A combination of better battery technologies (flexible, thinner, lighter, faster) and power “harvesting” whether it is using solar, mechanical movement, body heat or other means is being looked at by startups and established companies in Silicon Valley and other places around the world.

Contactless Data

Contactless data is done using electromagnetic radiation. It requires close proximity between the cable and the device. It is also referred to as short-range communication and is done at extra high frequency (EHF) at 60 GHz band using the ISM (industrial, scientific and medical) bands, a non-licensed spectrum. It is used to penetrate plastic and is compatible with USB, VESA and SATA standards. The challenges are high power requirements and a need for intelligence to wake up and sleep. It also requires RF expertise for robustness, low electromagnetic interference (EMI) and regulatory compliance such as Federal Communications Commission (FCC) compliance.

For external input/output (I/O) components, antennas have played a big role in providing
freedom from wires for connectivity. Almost everything is becoming mobile. For example,
one of the largest global antenna suppliers ships more than 500 million antennas every
year. In the wearable space, the challenge is the shape and size of antennas, which are
becoming smaller and more complex.


The solution is to make antennas using traditional methods as well as technologies like MID (molded interconnect devices) and LDS (laser direct structuring) for 3D antennas.

 

Some new antennas are designed using multiple protocols, i.e., LTE, Bluetooth and Wi-Fi, among others. The antennas can be either multi-band or tunable.
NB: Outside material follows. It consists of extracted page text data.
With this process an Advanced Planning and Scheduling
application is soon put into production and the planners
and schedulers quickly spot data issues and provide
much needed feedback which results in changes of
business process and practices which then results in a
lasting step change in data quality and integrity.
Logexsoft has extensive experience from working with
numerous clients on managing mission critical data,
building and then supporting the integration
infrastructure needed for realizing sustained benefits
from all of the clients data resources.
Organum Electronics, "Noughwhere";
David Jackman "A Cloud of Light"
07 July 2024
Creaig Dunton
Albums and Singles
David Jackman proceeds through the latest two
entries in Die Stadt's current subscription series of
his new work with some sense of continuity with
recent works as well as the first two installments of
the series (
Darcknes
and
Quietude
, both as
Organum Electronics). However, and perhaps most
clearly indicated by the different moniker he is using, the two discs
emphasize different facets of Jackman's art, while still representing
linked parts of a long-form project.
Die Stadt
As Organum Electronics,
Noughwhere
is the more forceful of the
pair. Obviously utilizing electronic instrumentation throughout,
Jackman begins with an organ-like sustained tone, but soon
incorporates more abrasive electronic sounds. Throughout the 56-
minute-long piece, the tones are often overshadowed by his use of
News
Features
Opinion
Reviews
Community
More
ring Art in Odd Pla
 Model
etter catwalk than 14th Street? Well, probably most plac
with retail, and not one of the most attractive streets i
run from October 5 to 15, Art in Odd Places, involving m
The frequencies can be:

WLAN / WWAN / Voice

  • 802.11 (a/b/g/n): 2400 - 2483.5 & 4900 - 5875 MHz
  • LTE: 700 – 3700 MHz, multiband, Metaspan antenna technology
  • GSM/UMTS: 850 – 2170 MHz, single and multiband
  • WiMax: 2300 – 3800 MHz

Others

  • ISM 900/ZigBee: 902 - 928 MHz
  • Bluetooth wireless technology: 2400 - 2483.5 MHz
  • ZigBee: 2400 - 2483.5 MHz
  • UWB: 3168 - 10560 MHz
  • Global Navigation Satellite Systems (GNSS): GPS 1565 - 1585 MHz
  • DVB-H: 1670 - 1675 MHz
  • NFC: 13.56 MHz

 

FCC and other agency regulatory compliance is a must.

TE has antenna development lab in Aptos, California, close to Silicon Valley, where unique and customized antenna solutions can be designed, developed and tested. The lab has engineering expertise and resources needed to make quick prototypes and changes to suit customer needs. TE also has facilities in Harrisburg-US, Taiwan, Japan, South Korea and China, which includes
7 RF chambers, CST and HSS simulation facilities.
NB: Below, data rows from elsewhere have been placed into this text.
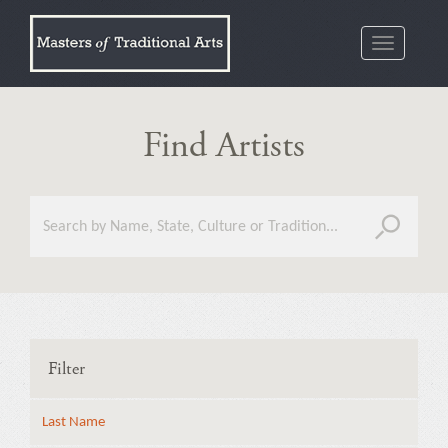
Toggle
navigatio
Find Artists
Filter
Last Name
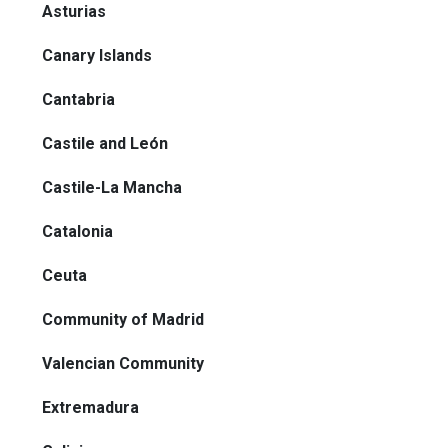
Asturias
Canary Islands
Cantabria
Castile and León
Castile-La Mancha
Catalonia
Ceuta
Community of Madrid
Valencian Community
Extremadura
Other Connectivity Components

For connecting multiple PCBs (rigid and flexible), board-to-board connectors are getting smaller, with the smaller pitches reaching 0.35 mm. Current can range from 1.5A for power and 0.3A for signal. Retention force can be as high as 10N while insertion force can be 15N max.

 

Board-to-flex connectors are very useful for devices with height constraints.

 

As mobile device complexity and functionality increase, there is a growing need for thinner devices with multiple antennas, higher data rates and increased operating frequencies.


EMI shields are stamped one- and two-piece metal cages that help provide isolation of
board-level components, minimize crosstalk and reduce EMI susceptibility without impacting system speed.

Spring Fingers

For charging, docking and grounding, pogo pins are used because of their excellent reliability and durability in a small form factor.

 

Spring fingers are used for grounding to prevent EMI noise and static and isolation from vibrations.

 

A large portfolio of the widest variety of spring fingers is available with different heights ranging from 0.8 mm to 4.3 mm. They can be used with a low force of 0.2N – 1.0 N.

SIM Card Connectors

SIM-card connectors could become an essential part of wearable devices, such as mini-SIM
(2FF), micro-SIM (3FF), and combined micro-SIM and micro-SD connectors.


The future is bright for smart wearables. Unique interconnect product offerings from leading
industry players will certainly help this exciting revolution.